Bio
AMERICANA: THE BACK STORY
Americana, is a career defining album from an artist whose writing has helped shape modern music. Drawing on five decades of experience, the 15 tracks that make up Ray’s first album of new material in nearly 10 years are as personal as they are rich in musical detail. The result is an album where raw emotions and genuine intimacy are juxtaposed with widescreen sound and spoken word passages that combine to provide an impressionistic narrative.
Americana was born out of a period of deep contemplation that followed Davies’s brush with death in 2004 when he was shot by a mugger on a New Orleans side street. The period of convalescence that followed saw him begin to examine his life via a diary in which he detailed both his recovery and, more significantly, his inner monologue. These writings form the basis of Americana: The Kinks, The Road And The Perfect Riff, his acclaimed 2013 memoir in which Davies attempted to come to terms with the key events that had defined his life, using his complex relationship with America as a backdrop to do so.
Like many kids that grew up in post-war England, Davies developed an early fascination with America – first through the cipher of the Western movies of the time, then through the discovery of jazz, blues and rock’n’roll. The latter, alongside old British music hall traditions enjoyed during Davies household sing-alongs, provided a powerful musical stimulus for Ray who soon also found himself in thrall to blues heroes such as Big Bill Broonzy and John Lee Hooker. It was this combination of music and film that stirred wild romantic notions in the teenager, America emerging in his mind as representing “the possibilities of a better life elsewhere.”
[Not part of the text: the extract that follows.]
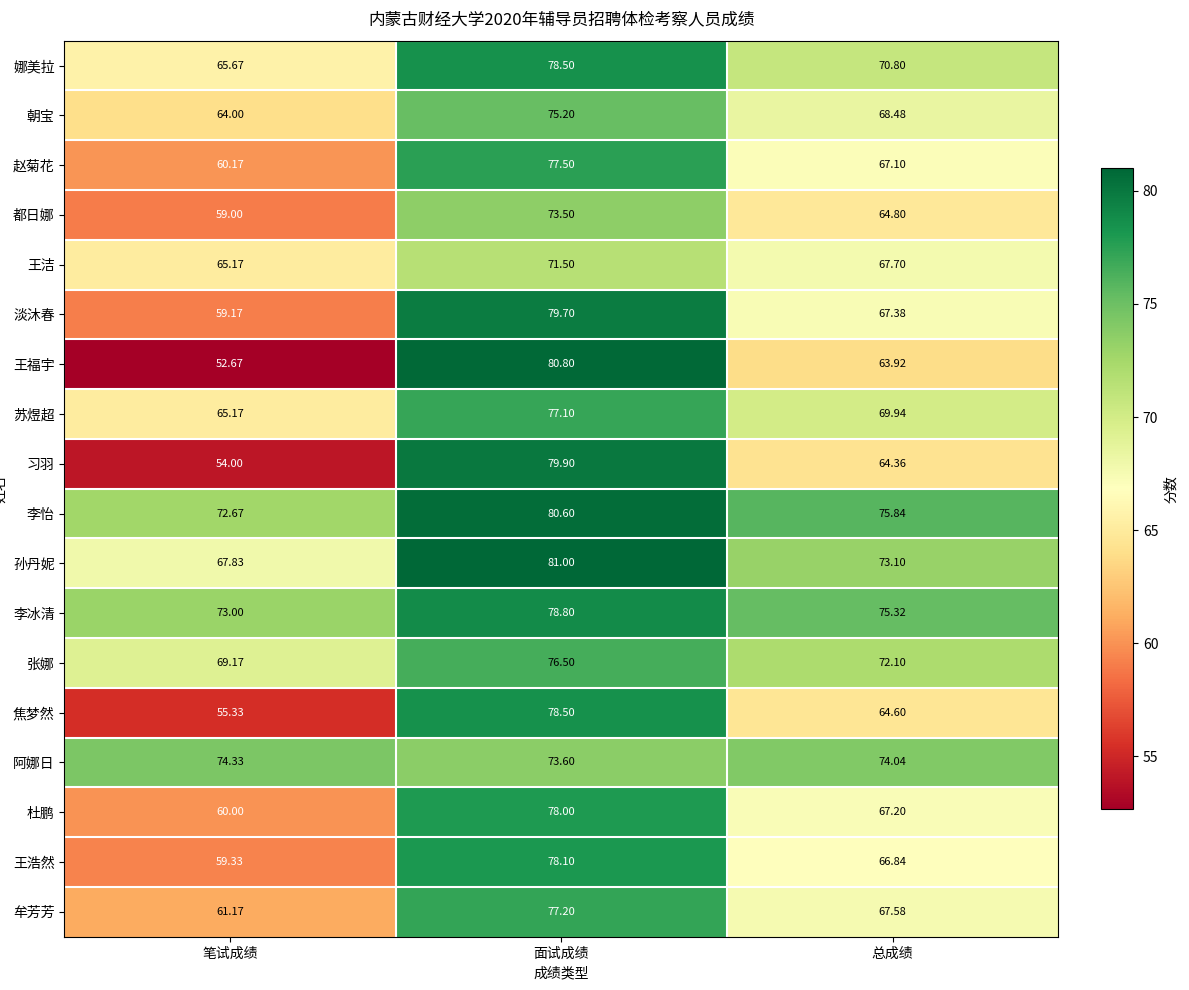

Which category has the lowest value across all series?

笔试成绩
The Kinks’ first major Stateside adventure in the summer of 1965, however, provided him with a less romantic reality, culminating in a well-publicised run in with the unions that led to the band being unable to tour there for three years. Revenge, however, would follow, and their return in ’69 saw The Kinks begin their ascent that would see them attain nationwide popularity during the next two decades. Staying in New York for a period of time in the late ‘70s, Davies began to understand America further, absorbing its culture and marvelling at its strengths and reflecting on its flaws.
It is this myriad of experiences that have informed the music that makes up Americana, the album. Added to that is something that has long lain at the heart of Davies’s music: a quest for the self. “I had to learn something about myself before I could reveal it to the rest of the world,” he wrote in his diary, while convalescing in New Orleans. The album sets part of that revelatory process to music.